++++ Document excerpt ++++

And that was the end of that discussion.
In academia, "interpretation" does not necessarily address all aspects of a text. I assume that "all and any aspects of the text" does not mean that all the aspects listed there must be covered.
A pure close reading will cover only some aspects, a structuralist interpretation may look at other ones, and psychoanalytic, marxist, feminist, new-historicist, postcolonialist and queer-theory interpretations will each look at other sets of aspects.
 
9:25 AM
The question about the warren of snares in Watership Down is an interpretation question, in my opinion.
Tagging Did King Richard III prove a villain because nature chose him to be a disabled person? with would make sense to anyone who hasn't read that tag's wiki.
 
 
4 hours later…
1:53 PM
@Tsundoku feel free to edit the wiki, I was just trying to give it a first go
 
 
4 hours later…
6:01 PM
@bobble Sorry. I didn't want to sound ungrateful or imply that it was all bad.

++++ Records shown ++++

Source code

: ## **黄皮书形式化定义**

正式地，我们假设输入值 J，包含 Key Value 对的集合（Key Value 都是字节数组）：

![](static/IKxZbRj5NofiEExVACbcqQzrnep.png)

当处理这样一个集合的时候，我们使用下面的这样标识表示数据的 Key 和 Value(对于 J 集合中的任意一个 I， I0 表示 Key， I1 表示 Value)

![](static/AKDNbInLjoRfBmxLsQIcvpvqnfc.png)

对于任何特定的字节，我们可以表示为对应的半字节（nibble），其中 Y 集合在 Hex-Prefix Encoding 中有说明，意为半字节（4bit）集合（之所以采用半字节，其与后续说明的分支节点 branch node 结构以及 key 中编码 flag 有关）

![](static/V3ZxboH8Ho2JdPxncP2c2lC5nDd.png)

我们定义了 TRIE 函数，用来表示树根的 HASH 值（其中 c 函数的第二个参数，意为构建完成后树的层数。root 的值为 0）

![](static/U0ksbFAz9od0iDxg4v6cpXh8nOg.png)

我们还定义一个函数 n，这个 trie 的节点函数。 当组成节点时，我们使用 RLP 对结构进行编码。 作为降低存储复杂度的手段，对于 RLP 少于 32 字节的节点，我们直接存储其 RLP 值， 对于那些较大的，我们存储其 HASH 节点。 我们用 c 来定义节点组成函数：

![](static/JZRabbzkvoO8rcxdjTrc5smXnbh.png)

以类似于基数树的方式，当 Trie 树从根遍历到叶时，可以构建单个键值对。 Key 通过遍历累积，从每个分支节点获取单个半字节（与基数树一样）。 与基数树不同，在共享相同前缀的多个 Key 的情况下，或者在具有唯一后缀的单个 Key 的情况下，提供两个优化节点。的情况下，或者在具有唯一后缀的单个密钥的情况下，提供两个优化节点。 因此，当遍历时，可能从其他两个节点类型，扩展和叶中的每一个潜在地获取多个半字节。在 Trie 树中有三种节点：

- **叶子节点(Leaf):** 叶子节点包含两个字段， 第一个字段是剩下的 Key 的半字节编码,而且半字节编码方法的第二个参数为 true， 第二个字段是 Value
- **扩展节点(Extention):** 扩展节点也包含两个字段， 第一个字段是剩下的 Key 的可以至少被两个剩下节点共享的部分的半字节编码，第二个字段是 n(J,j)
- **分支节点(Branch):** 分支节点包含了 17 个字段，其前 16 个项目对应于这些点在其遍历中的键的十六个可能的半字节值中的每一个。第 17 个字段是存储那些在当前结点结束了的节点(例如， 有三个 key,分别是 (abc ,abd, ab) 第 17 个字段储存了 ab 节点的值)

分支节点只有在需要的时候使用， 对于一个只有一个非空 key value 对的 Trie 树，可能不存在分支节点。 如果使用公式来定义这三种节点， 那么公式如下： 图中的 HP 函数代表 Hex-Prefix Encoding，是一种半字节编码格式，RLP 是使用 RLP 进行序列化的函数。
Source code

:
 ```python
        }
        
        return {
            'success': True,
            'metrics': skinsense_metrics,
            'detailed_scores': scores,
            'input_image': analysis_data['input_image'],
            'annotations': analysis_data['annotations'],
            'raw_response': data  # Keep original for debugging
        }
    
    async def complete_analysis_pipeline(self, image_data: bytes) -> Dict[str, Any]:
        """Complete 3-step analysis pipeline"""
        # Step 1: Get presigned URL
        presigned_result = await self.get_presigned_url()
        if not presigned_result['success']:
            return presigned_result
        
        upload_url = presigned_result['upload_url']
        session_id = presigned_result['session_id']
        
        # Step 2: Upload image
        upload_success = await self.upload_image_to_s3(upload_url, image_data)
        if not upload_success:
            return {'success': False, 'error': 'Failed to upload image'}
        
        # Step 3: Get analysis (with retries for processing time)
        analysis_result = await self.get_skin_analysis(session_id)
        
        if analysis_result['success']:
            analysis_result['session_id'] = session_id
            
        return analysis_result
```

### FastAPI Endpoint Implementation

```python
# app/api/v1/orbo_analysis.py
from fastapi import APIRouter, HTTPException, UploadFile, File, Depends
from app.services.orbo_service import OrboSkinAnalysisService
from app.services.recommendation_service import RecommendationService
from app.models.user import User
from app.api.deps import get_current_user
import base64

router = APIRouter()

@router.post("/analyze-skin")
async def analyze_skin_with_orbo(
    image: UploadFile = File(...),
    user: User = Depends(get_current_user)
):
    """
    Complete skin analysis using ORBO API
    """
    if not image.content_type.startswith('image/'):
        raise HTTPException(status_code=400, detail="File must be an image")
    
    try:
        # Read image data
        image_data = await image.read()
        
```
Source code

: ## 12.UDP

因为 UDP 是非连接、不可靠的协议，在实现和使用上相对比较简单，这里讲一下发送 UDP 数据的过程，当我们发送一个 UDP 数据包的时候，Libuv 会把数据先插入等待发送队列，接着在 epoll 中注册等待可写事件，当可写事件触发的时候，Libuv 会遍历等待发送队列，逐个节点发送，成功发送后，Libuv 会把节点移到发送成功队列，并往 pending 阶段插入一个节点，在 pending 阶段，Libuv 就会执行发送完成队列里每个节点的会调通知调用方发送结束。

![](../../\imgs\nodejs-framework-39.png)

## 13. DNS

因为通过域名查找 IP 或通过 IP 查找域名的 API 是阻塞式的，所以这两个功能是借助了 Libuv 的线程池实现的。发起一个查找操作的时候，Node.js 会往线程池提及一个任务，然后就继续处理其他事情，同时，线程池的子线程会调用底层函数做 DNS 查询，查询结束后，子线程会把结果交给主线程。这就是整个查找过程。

++++

*Directions*:
1. In the chat excerpt, which question is called an interpretation question?
2. Revise the chat excerpt from "And that was" through "must be covered.", changing "academia" to "literary studies".

*Solutions in order*:
1. The question about the warren of snares in Watership Down.

2.
And that was the end of that discussion.
In literary studies, "interpretation" does not necessarily address all aspects of a text. I assume that "all and any aspects of the text" does not mean that all the aspects listed there must be covered.